<<<<

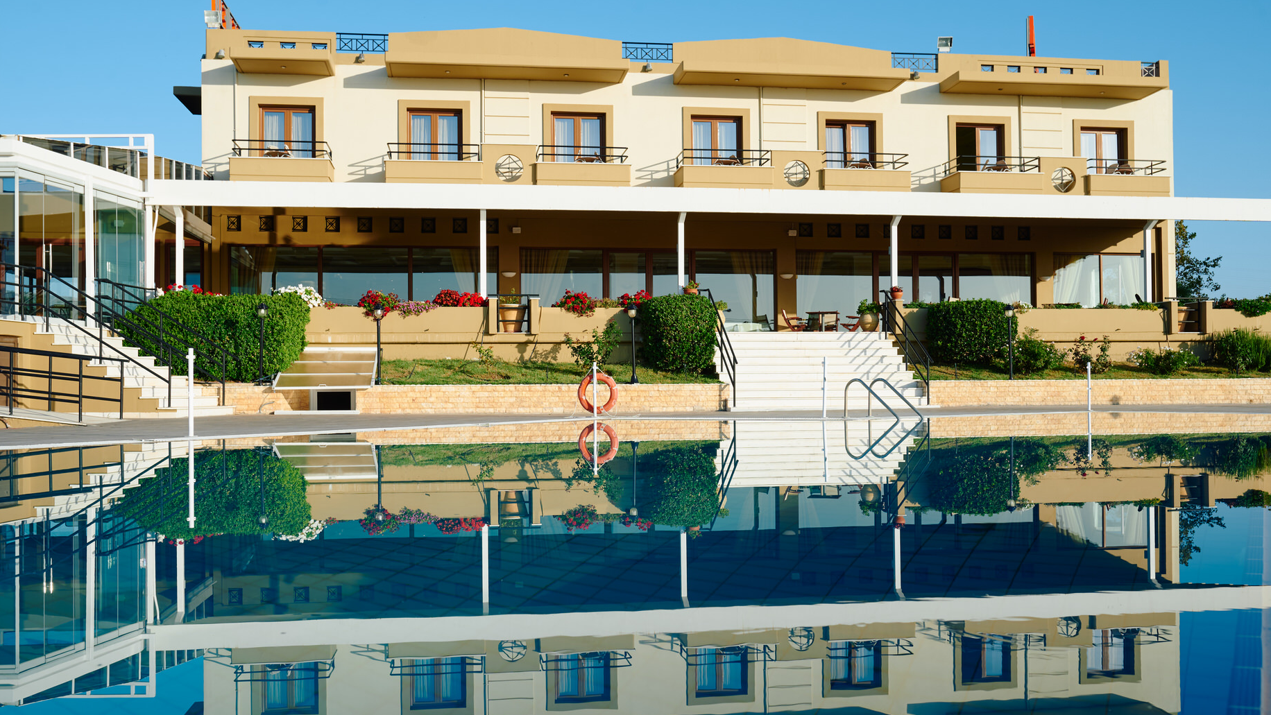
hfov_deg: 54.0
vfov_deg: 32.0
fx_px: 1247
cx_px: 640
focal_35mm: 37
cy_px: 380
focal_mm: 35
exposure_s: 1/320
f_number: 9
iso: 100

>>>>
<<<<

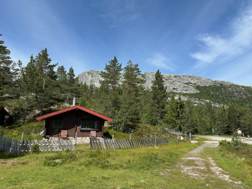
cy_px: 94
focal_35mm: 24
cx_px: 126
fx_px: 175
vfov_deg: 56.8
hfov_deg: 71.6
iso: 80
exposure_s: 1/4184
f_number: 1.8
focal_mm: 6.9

>>>>
<<<<

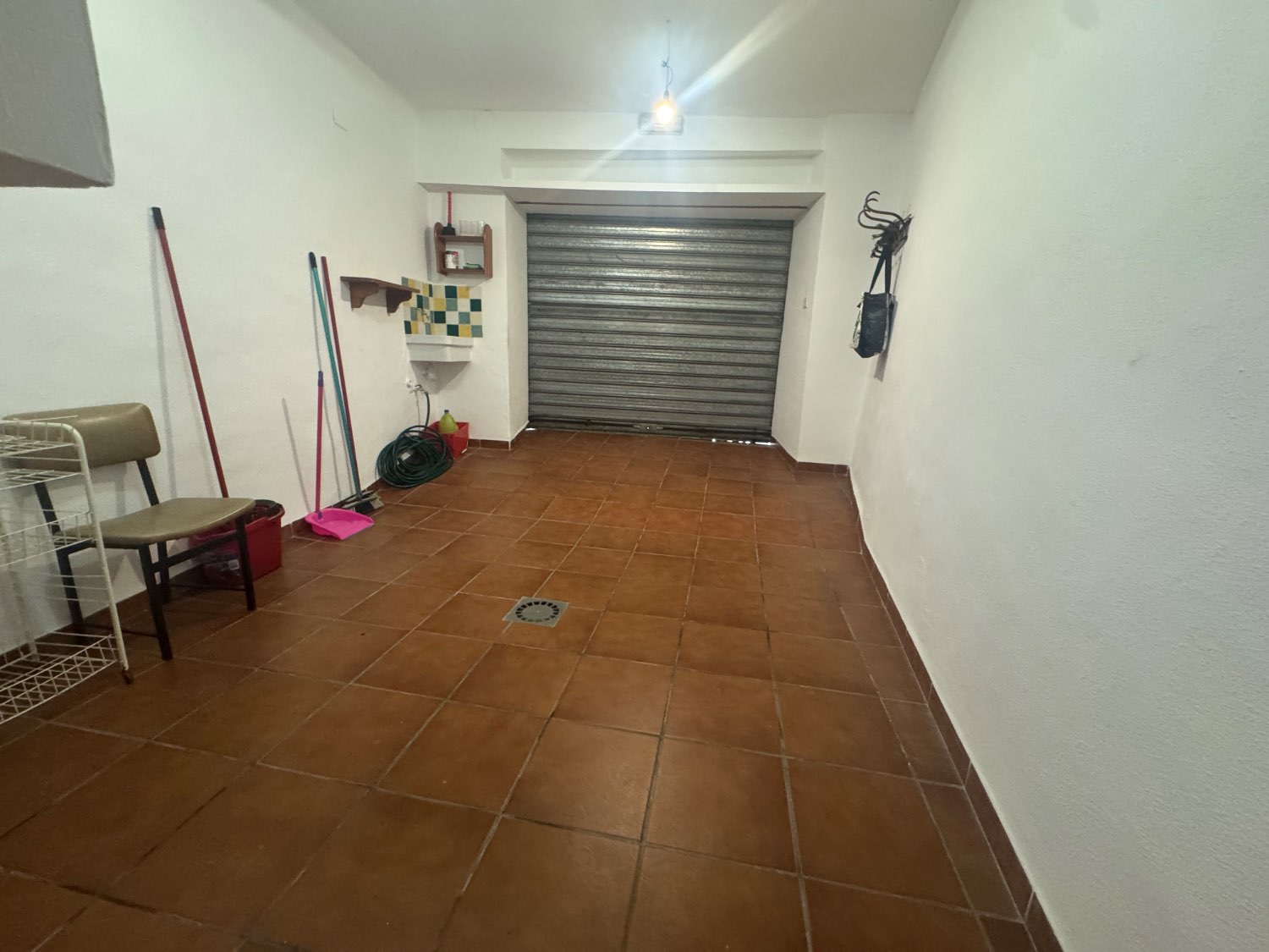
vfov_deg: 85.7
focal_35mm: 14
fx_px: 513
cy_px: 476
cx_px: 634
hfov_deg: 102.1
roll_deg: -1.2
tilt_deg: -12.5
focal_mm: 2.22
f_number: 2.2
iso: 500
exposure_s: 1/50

>>>>

Prompt. Would you retype exactly the lines above, from the line with "vfov_deg: 85.7" to the line with "exposure_s: 1/50", with both end lines kept and nothing more?

Task answer.
vfov_deg: 85.7
focal_35mm: 14
fx_px: 513
cy_px: 476
cx_px: 634
hfov_deg: 102.1
roll_deg: -1.2
tilt_deg: -12.5
focal_mm: 2.22
f_number: 2.2
iso: 500
exposure_s: 1/50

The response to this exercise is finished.